If he ever doubts he still has fans and supporters out there, he need only turn to Facebook.
Fishel’s Facebook awakening came in the summer after leaving WRAL, when he was at Emerald Isle helping a church build a deck on a retreat center as Hurricane Dorian starting creeping up the North Carolina coast.
“I thought, ‘Oh Dorian’s coming up the coast. I never had a chance to experience one of these things without being under pressure on television, so why don’t I?’” Fishel recalled.
He stayed with some friends on Emerald Isle and decided to try Facebook Live “and see what it was like.”
It was like a bit of his old world opening back up.
“It was way more than I thought,” Fishel said.
After his first Facebook Live session, someone sent him a note through Facebook Messenger and told him that he didn’t have his settings so that people could follow him. He had no idea what they meant, but he tinkered with the settings until he figured out how to allow followers.
“Once I turned that on, then the floodgates opened,” Fishel said. “As of the time of this interview I think my followers are like 36,000. And I thought obviously I would get some, but never in my wildest dreams did I think it would be that.
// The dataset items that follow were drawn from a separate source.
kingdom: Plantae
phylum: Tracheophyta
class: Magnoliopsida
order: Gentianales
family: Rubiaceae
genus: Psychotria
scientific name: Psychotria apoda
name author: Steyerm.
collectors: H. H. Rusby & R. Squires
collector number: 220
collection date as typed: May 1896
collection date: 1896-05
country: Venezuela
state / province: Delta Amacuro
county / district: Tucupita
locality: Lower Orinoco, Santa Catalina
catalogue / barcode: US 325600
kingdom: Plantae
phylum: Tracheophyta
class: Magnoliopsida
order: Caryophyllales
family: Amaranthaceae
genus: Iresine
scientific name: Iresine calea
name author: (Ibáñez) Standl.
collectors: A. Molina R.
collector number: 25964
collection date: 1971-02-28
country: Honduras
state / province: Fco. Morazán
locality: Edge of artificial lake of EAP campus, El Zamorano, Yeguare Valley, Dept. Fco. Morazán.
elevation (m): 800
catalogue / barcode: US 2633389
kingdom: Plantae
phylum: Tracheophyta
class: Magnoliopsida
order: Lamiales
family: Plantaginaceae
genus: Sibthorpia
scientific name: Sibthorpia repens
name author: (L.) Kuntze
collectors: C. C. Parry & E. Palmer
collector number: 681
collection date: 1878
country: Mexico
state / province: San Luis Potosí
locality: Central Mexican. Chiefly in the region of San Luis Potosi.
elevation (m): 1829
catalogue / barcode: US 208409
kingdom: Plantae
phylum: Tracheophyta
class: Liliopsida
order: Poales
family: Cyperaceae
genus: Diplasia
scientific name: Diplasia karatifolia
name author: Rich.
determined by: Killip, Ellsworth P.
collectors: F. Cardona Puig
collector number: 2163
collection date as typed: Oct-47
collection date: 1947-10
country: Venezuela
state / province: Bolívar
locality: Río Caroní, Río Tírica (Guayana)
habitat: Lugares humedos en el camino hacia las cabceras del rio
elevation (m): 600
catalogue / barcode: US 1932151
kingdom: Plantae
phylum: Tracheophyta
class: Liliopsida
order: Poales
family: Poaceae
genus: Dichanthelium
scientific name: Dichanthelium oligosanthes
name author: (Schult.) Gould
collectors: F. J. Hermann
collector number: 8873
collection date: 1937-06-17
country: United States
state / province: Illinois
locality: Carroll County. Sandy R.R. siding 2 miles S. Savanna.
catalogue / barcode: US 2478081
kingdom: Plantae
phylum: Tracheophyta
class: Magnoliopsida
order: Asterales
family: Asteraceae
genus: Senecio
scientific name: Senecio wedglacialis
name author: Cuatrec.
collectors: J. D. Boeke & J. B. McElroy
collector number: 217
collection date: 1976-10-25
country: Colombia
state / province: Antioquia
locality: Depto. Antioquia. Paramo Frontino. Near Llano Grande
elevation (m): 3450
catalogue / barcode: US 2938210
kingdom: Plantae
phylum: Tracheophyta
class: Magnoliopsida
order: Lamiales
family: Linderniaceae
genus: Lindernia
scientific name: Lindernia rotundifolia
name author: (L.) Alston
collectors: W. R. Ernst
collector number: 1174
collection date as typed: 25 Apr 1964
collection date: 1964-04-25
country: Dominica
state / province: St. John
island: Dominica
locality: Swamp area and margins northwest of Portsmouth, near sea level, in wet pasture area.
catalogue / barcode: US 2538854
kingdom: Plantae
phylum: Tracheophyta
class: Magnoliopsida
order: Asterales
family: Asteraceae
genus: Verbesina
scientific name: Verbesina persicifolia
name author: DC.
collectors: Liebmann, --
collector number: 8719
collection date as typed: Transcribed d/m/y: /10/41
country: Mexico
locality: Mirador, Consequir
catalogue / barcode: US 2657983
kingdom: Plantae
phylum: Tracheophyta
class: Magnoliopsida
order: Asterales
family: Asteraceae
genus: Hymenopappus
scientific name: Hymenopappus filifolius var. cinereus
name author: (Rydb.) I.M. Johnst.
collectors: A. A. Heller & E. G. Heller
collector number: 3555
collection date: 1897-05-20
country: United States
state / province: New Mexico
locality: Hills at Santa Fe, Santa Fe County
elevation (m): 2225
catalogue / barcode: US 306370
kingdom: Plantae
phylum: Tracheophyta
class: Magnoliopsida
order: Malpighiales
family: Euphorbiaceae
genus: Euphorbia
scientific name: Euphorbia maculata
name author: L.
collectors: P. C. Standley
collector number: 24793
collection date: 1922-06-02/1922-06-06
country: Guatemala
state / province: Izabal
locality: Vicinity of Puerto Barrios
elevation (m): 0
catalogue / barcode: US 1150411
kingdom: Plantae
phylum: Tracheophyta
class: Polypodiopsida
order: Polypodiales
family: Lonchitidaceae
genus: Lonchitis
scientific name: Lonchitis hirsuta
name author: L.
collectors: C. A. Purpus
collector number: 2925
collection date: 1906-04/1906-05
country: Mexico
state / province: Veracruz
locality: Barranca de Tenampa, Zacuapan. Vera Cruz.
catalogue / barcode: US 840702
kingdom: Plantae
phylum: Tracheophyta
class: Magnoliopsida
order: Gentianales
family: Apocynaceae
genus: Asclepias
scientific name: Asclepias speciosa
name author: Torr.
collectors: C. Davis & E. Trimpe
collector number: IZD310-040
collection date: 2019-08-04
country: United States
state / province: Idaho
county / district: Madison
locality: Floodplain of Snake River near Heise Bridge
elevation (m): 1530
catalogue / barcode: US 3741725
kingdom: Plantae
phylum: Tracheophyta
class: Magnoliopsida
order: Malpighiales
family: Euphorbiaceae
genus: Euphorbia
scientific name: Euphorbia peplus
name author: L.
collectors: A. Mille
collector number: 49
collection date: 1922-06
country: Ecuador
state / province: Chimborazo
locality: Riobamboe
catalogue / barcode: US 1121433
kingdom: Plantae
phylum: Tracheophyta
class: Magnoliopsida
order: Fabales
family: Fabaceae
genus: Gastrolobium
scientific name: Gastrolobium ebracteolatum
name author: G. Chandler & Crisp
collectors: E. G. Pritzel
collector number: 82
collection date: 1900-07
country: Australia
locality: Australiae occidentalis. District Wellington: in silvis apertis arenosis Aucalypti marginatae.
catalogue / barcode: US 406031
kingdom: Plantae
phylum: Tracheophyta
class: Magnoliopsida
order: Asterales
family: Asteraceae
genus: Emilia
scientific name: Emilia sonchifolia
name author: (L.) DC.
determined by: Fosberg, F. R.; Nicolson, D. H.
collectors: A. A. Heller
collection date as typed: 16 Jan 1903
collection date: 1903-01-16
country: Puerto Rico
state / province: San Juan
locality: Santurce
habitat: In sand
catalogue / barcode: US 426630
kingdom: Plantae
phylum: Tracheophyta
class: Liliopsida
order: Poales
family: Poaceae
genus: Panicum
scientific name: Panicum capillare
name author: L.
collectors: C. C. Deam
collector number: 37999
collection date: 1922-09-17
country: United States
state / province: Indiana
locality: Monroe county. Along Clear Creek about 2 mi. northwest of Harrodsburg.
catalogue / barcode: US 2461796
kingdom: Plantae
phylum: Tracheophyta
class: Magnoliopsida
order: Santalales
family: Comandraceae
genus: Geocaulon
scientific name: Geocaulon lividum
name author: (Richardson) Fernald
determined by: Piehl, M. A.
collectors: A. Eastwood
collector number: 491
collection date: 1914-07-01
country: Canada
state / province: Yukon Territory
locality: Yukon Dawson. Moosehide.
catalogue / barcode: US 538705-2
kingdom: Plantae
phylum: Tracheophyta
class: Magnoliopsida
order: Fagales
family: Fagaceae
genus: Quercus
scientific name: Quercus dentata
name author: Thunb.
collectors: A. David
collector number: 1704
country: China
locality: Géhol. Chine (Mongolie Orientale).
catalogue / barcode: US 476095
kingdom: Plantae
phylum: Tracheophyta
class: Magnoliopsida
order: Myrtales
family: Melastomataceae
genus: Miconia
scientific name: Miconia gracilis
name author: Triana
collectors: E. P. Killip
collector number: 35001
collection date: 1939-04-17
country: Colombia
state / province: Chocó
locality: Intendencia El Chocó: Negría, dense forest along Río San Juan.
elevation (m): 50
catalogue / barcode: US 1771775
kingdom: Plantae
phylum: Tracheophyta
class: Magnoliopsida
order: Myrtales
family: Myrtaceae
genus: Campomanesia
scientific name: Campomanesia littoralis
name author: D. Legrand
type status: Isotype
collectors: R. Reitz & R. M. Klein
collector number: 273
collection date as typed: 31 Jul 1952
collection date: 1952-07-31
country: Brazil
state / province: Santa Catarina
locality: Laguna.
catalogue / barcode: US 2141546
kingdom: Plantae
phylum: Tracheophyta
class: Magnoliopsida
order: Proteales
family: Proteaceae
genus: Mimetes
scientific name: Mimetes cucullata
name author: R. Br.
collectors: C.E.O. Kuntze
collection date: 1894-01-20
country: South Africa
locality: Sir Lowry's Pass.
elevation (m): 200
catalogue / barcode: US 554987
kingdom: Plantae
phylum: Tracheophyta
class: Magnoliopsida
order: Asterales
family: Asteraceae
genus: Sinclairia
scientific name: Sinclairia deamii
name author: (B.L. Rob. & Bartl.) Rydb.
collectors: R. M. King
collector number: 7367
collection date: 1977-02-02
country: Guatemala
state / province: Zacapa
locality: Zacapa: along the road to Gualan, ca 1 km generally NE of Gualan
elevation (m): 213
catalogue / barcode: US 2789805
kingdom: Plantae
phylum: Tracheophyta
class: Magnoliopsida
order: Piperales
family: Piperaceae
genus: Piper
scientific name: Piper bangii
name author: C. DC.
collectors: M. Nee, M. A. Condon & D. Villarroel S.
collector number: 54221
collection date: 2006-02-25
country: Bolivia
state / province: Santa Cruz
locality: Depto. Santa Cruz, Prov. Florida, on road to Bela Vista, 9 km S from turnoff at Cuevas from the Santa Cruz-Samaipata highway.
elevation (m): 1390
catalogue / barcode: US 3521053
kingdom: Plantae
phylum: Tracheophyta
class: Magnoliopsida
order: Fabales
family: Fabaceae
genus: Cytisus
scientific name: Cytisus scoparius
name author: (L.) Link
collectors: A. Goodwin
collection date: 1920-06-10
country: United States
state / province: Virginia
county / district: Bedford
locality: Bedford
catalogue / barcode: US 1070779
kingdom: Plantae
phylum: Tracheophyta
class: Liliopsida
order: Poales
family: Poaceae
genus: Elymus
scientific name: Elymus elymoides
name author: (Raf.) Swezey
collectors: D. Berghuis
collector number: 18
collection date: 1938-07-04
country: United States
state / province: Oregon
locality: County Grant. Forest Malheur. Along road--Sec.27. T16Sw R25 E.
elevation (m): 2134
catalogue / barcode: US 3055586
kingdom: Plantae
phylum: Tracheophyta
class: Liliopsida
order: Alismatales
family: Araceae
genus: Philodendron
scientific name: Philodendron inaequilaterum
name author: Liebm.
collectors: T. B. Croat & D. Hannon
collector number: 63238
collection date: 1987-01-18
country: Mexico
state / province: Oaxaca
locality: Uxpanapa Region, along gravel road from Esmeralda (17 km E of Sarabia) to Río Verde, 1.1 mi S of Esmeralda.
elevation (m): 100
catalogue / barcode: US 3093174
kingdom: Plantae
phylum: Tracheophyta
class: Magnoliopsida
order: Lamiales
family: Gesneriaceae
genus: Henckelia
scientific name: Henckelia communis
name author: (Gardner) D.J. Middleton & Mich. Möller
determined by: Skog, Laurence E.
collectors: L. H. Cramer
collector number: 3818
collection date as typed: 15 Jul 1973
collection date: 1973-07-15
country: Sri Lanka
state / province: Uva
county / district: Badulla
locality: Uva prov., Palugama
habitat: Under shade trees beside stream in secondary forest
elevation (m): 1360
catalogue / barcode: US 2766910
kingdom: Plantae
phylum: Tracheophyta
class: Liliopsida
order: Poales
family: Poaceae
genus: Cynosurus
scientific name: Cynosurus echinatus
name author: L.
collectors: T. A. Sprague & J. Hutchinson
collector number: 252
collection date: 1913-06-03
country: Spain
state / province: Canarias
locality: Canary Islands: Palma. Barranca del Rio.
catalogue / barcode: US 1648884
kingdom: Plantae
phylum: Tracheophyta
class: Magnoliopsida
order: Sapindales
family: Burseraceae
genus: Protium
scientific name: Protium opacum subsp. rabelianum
So this has sort of been a way for me to stay in touch with the community even though I’m not on television any more.”
As for what’s next? He’s not sure, but says he’s not looking to make a TV comeback.
“I really don’t think I want to do television anymore,” he said. “The business was starting to move in a direction that I was not all that comfortable with. I think the wonderful thing about WRAL, for the time I was there, is they gave me an immense amount of freedom to incorporate way more science into my weather forecast than most people in the country were allowed to do. ... I don’t know that I would ever find another TV station that would give me that much freedom.”
His dream job, he said, would be doing weather on an all-news radio station, “because you don’t have to worry about your hair being parted correctly or if the pinstripes in your suit match the one color in your tie.” But he’s not even sure such a station exists where he’s going.
He does have one potential job opportunity in Florida, but says if came to fruition, it wouldn’t be until fall.
In the meantime, he’s living life the way many of the rest of us are: staying in more, eating out less, and wearing a mask (“do it because you care about your fellow man and woman,” he said).
He has missed watching live sports (especially the New York Mets) and he misses playing the tuba in the Cary Community Band.
He doesn’t watch much Netflix and he hasn’t taken up jigsaw puzzles (“I really need to diversify my boredom reduction efforts,” Fishel said when asked about his quarantine hobbies), but he has continued to play a little golf and took some golf lessons this summer.
And as July progressed, he became busier with packing and with all of the chores associated with a big move.
He officially rolls out of Raleigh on July 31.
“I’ve got some oars in the water that I hope will work out, but there are no guarantees,” he said. “So this is really the first time in my life that I can think of that I’m trusting God to provide for me . . . That doesn’t mean I’m gonna sit on the couch and expect stuff to just roll in. No, I’ve gotta do my part. I’m literally going to go down there without any guarantees of anything.
“And that’s why I say I’m scared and excited at the same time.”